==== MATERIAL TO PROCESS ====
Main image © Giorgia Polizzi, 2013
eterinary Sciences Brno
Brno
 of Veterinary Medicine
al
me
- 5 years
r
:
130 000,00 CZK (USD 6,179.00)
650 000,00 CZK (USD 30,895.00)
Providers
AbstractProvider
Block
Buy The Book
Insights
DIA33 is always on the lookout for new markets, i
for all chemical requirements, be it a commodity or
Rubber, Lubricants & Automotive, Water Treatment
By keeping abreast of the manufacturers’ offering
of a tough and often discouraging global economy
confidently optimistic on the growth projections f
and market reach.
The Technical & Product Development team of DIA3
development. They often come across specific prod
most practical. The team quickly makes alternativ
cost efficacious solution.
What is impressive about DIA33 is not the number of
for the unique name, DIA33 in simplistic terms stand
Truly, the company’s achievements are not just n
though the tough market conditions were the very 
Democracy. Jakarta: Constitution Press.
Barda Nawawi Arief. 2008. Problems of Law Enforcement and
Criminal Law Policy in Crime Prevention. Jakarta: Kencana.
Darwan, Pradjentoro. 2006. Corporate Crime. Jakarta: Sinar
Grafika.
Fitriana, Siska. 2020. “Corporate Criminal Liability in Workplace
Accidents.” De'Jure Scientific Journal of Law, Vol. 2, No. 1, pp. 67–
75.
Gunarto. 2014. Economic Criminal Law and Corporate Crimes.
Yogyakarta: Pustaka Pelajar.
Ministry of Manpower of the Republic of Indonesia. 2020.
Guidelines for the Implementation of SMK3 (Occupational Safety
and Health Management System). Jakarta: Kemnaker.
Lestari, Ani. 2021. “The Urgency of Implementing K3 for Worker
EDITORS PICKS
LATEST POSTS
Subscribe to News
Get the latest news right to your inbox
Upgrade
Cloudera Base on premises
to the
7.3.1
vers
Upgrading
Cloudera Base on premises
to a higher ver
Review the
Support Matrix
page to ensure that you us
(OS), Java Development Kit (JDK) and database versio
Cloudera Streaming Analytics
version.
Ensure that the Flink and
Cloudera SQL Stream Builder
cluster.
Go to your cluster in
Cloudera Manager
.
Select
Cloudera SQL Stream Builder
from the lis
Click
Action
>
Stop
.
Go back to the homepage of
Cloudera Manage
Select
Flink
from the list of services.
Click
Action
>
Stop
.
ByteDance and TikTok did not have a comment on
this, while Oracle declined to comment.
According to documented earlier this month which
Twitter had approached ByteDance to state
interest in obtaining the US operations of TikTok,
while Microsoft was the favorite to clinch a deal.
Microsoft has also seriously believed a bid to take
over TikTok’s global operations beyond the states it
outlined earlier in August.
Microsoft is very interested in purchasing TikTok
====
INSTRUCTIONS TO FOLLOW: Every entry must be output again exactly as it was given.

ANSWER SECTION:
Main image © Giorgia Polizzi, 2013
eterinary Sciences Brno
Brno
 of Veterinary Medicine
al
me
- 5 years
r
:
130 000,00 CZK (USD 6,179.00)
650 000,00 CZK (USD 30,895.00)
Providers
AbstractProvider
Block
Buy The Book
Insights
DIA33 is always on the lookout for new markets, i
for all chemical requirements, be it a commodity or
Rubber, Lubricants & Automotive, Water Treatment
By keeping abreast of the manufacturers’ offering
of a tough and often discouraging global economy
confidently optimistic on the growth projections f
and market reach.
The Technical & Product Development team of DIA3
development. They often come across specific prod
most practical. The team quickly makes alternativ
cost efficacious solution.
What is impressive about DIA33 is not the number of
for the unique name, DIA33 in simplistic terms stand
Truly, the company’s achievements are not just n
though the tough market conditions were the very 
Democracy. Jakarta: Constitution Press.
Barda Nawawi Arief. 2008. Problems of Law Enforcement and
Criminal Law Policy in Crime Prevention. Jakarta: Kencana.
Darwan, Pradjentoro. 2006. Corporate Crime. Jakarta: Sinar
Grafika.
Fitriana, Siska. 2020. “Corporate Criminal Liability in Workplace
Accidents.” De'Jure Scientific Journal of Law, Vol. 2, No. 1, pp. 67–
75.
Gunarto. 2014. Economic Criminal Law and Corporate Crimes.
Yogyakarta: Pustaka Pelajar.
Ministry of Manpower of the Republic of Indonesia. 2020.
Guidelines for the Implementation of SMK3 (Occupational Safety
and Health Management System). Jakarta: Kemnaker.
Lestari, Ani. 2021. “The Urgency of Implementing K3 for Worker
EDITORS PICKS
LATEST POSTS
Subscribe to News
Get the latest news right to your inbox
Upgrade
Cloudera Base on premises
to the
7.3.1
vers
Upgrading
Cloudera Base on premises
to a higher ver
Review the
Support Matrix
page to ensure that you us
(OS), Java Development Kit (JDK) and database versio
Cloudera Streaming Analytics
version.
Ensure that the Flink and
Cloudera SQL Stream Builder
cluster.
Go to your cluster in
Cloudera Manager
.
Select
Cloudera SQL Stream Builder
from the lis
Click
Action
>
Stop
.
Go back to the homepage of
Cloudera Manage
Select
Flink
from the list of services.
Click
Action
>
Stop
.
ByteDance and TikTok did not have a comment on
this, while Oracle declined to comment.
According to documented earlier this month which
Twitter had approached ByteDance to state
interest in obtaining the US operations of TikTok,
while Microsoft was the favorite to clinch a deal.
Microsoft has also seriously believed a bid to take
over TikTok’s global operations beyond the states it
outlined earlier in August.
Microsoft is very interested in purchasing TikTok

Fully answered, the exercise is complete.